**INSTRUCTIONS TO FOLLOW:**
Gather every line in the records below that contains the word "right".
--------------------------------
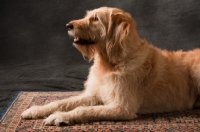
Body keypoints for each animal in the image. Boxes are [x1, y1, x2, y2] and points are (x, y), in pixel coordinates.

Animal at [21, 6, 200, 126]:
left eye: (95, 18)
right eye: (87, 16)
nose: (68, 26)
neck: (111, 61)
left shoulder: (122, 108)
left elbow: (84, 110)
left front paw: (60, 117)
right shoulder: (93, 95)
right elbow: (62, 102)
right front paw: (36, 110)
--------------------------------
**ANSWER TO THE EXERCISE:**
right eye: (87, 16)
right shoulder: (93, 95)
right elbow: (62, 102)
right front paw: (36, 110)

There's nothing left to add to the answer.